My wife’s work as a therapist certainly confirms that whatever took place here during the occupation created many deep personal traumas that, in many cases, have never been fully addressed. When you consider that they’ve had the Prussians, the forces of the Kaiser and the Nazi hordes stomping across their territory in the space of less than 150 years, it’s hardly surprising that the French seem at times so wary of strangers. ‘Xenophobic’ is a word that has slipped into the odd conversation.
We were comparing experiences of friendship at breakfast. All four of us have plenty of French friends here, but we all complained of our inability to take that final step across the Great Divide.

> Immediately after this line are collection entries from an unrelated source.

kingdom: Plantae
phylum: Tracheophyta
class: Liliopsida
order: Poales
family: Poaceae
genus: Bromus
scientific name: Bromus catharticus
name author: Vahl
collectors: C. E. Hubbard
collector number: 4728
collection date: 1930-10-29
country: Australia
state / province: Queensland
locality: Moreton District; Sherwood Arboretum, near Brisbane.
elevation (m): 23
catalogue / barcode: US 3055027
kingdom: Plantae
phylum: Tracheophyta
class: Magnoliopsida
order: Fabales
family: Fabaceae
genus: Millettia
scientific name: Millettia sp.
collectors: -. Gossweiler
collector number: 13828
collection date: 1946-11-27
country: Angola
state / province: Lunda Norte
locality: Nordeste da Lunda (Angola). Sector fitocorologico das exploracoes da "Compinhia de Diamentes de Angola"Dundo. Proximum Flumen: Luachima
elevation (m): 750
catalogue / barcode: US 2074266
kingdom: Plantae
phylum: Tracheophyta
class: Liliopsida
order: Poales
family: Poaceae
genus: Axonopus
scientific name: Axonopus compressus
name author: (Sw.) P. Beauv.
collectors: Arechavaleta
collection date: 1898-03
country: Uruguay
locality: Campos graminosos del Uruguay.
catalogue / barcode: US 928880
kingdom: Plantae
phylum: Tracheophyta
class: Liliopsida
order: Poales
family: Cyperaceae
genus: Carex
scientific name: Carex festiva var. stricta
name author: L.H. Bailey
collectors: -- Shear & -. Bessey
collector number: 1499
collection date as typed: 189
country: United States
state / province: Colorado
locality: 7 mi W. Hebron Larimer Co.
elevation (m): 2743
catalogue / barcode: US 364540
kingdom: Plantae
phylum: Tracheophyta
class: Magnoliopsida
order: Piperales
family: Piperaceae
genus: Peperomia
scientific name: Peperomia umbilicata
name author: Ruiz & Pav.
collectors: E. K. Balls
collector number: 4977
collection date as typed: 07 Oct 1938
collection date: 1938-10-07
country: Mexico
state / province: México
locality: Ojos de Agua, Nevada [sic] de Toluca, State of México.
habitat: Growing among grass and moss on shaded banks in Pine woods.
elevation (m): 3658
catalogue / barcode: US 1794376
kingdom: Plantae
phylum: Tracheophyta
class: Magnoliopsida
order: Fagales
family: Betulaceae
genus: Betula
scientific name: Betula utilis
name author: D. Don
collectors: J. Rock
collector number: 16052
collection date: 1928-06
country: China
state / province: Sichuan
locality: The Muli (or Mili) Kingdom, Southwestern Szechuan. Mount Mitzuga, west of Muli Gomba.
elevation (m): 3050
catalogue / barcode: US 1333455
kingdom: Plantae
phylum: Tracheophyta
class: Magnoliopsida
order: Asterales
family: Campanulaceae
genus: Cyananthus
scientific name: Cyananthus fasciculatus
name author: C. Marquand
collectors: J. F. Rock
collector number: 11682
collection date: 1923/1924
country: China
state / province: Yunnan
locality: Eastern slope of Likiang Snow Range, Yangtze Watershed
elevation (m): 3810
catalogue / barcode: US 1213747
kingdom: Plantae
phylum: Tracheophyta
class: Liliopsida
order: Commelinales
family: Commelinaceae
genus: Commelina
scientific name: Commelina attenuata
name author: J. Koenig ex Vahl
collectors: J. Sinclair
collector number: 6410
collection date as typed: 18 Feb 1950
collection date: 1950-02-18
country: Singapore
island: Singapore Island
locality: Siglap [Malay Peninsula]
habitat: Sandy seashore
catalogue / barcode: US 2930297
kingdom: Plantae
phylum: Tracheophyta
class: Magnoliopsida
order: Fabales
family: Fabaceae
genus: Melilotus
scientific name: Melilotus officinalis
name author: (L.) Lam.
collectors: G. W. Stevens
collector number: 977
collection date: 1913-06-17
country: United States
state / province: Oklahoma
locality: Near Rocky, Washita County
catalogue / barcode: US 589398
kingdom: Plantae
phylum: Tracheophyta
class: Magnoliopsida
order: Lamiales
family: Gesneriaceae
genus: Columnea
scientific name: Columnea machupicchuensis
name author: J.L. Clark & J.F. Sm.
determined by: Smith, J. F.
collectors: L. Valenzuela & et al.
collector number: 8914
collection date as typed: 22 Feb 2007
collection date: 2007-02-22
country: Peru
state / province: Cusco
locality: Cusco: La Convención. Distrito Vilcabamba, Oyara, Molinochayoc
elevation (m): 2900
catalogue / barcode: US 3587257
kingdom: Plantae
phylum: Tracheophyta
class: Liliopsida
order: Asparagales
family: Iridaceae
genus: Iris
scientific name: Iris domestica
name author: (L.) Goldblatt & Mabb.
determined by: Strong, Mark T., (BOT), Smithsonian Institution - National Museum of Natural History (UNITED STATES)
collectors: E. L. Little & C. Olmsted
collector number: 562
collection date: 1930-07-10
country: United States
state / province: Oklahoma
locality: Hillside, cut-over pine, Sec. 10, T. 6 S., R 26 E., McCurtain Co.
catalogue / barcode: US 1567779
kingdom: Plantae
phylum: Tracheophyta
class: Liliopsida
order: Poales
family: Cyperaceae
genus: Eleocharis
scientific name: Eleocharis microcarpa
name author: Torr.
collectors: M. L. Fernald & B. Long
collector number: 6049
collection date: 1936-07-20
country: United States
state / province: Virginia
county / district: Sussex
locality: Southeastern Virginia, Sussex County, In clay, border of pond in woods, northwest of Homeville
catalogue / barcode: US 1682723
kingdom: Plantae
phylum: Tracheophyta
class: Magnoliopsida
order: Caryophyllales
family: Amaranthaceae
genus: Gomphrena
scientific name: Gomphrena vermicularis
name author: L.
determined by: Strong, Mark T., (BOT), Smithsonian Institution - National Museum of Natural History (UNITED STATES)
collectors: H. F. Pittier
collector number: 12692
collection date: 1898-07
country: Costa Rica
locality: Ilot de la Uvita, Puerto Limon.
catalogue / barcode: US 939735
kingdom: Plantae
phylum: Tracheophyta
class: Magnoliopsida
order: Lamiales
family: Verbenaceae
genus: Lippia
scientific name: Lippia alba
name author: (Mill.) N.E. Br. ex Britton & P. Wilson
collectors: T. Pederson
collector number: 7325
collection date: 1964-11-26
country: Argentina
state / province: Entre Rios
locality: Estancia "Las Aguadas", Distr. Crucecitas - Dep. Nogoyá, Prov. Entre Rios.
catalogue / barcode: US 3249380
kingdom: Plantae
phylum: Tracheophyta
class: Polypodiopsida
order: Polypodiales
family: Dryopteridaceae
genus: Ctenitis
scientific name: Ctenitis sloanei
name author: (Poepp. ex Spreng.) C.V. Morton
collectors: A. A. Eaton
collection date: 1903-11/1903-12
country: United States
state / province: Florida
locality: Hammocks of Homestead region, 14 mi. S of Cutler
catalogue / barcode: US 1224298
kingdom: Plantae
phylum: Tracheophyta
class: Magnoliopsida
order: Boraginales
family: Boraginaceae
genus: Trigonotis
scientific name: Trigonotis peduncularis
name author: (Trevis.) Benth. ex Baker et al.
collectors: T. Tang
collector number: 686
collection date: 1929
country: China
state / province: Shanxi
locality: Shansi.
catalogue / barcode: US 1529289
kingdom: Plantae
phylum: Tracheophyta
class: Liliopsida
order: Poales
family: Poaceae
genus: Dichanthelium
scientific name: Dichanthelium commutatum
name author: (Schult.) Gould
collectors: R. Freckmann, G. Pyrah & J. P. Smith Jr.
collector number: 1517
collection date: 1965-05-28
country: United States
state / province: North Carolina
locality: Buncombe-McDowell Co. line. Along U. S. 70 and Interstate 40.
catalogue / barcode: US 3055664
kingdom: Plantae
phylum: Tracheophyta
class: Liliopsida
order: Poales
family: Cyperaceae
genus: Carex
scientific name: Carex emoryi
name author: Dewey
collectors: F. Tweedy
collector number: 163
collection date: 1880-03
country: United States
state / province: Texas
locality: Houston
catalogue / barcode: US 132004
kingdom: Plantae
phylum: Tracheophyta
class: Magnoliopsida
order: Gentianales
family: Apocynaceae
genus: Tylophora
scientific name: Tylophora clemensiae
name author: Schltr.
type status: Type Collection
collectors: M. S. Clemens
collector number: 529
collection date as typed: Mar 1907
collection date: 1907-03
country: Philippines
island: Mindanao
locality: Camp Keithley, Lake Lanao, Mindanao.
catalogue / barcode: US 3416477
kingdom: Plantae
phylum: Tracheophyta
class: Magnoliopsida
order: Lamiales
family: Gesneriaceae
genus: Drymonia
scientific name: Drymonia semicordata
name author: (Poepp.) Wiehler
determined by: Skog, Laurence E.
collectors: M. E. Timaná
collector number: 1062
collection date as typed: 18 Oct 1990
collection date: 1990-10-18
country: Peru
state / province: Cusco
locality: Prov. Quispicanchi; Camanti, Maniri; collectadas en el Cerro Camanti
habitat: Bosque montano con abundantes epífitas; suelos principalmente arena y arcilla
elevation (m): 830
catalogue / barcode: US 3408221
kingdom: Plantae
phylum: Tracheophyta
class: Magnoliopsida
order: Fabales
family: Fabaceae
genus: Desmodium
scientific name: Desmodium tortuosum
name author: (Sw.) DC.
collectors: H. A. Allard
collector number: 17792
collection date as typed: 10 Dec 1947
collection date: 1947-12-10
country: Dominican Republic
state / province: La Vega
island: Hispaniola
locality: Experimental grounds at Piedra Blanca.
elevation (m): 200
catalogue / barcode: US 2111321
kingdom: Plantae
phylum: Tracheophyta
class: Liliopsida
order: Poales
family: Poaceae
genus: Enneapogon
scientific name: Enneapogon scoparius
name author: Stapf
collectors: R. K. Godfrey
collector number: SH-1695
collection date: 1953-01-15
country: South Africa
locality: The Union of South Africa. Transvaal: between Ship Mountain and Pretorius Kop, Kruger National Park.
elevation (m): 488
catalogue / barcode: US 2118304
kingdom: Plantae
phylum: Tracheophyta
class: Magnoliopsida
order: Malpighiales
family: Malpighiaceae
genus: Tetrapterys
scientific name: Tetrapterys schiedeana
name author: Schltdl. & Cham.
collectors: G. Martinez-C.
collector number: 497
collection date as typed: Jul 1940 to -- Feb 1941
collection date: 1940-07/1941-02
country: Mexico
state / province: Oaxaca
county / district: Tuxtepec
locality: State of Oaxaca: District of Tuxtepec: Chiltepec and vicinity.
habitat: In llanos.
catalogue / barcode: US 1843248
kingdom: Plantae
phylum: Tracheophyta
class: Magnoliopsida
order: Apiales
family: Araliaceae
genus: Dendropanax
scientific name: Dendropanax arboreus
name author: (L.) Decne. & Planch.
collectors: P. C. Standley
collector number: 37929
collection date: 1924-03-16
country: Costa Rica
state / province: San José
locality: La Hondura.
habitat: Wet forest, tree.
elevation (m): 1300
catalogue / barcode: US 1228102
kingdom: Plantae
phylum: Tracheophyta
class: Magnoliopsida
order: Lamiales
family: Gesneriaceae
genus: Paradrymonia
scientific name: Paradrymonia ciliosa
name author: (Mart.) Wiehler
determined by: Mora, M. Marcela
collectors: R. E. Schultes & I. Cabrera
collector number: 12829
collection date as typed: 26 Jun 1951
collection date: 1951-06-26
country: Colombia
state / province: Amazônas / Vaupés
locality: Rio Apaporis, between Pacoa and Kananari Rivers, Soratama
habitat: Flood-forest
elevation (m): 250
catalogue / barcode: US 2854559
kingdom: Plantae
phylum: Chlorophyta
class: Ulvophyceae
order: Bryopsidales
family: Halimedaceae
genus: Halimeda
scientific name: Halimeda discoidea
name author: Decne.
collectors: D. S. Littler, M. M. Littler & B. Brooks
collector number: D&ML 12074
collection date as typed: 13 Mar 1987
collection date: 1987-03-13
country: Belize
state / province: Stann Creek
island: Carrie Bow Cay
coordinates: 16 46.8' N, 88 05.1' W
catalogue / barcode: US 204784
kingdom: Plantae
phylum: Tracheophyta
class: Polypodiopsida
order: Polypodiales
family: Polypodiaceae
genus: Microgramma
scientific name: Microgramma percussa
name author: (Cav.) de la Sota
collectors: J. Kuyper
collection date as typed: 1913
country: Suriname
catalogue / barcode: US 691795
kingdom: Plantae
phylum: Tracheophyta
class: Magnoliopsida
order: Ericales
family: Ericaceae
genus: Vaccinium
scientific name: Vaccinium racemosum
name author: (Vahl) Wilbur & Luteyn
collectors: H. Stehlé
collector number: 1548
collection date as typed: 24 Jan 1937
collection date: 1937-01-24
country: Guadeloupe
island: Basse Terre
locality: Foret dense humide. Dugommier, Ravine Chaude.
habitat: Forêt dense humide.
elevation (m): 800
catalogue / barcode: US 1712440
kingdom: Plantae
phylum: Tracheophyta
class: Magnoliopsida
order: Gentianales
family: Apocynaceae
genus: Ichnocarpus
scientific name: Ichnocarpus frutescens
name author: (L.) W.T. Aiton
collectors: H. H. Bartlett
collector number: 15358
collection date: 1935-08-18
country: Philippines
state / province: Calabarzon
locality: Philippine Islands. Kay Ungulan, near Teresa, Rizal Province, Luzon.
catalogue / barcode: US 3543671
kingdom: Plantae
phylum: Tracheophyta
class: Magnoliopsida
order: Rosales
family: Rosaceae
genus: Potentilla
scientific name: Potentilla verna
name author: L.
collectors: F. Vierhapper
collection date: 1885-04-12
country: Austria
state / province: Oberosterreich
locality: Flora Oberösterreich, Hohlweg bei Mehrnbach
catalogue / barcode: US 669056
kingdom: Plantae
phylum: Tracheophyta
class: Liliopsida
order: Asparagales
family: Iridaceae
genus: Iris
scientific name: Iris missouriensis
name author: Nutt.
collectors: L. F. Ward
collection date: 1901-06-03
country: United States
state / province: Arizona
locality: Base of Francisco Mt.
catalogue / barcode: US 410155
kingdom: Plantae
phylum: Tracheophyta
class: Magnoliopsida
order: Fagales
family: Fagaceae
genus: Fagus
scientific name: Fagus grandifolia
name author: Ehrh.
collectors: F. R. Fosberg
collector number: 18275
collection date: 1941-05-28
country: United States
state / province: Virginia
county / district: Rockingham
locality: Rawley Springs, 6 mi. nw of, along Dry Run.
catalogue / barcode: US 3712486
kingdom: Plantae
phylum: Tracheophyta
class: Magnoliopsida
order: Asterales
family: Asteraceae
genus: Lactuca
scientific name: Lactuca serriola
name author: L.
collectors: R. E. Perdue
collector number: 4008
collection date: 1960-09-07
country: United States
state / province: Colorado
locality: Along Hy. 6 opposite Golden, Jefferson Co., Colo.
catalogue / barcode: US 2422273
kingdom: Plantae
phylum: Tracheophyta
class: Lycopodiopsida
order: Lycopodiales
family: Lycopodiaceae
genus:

It’s as if every time you think that – this time – you’re really getting somewhere, a No Entry pops up and you take a hesitant step backwards. Of course, there are good reasons: all our cultural disconnections and a strong family-centric culture, certainly in rural France, which makes friendship more of a luxury than a necessity.
But it occurred to me this morning that my abiding sense of French resistance is connected to the French Resistance. We the rootless international settlers are really just the new invaders. If we sense a certain suspicion of our different ways and a reluctance to let us all the way into their hearts, is that so surprising? Let’s be thankful that they haven’t yet taken to blowing up our cars.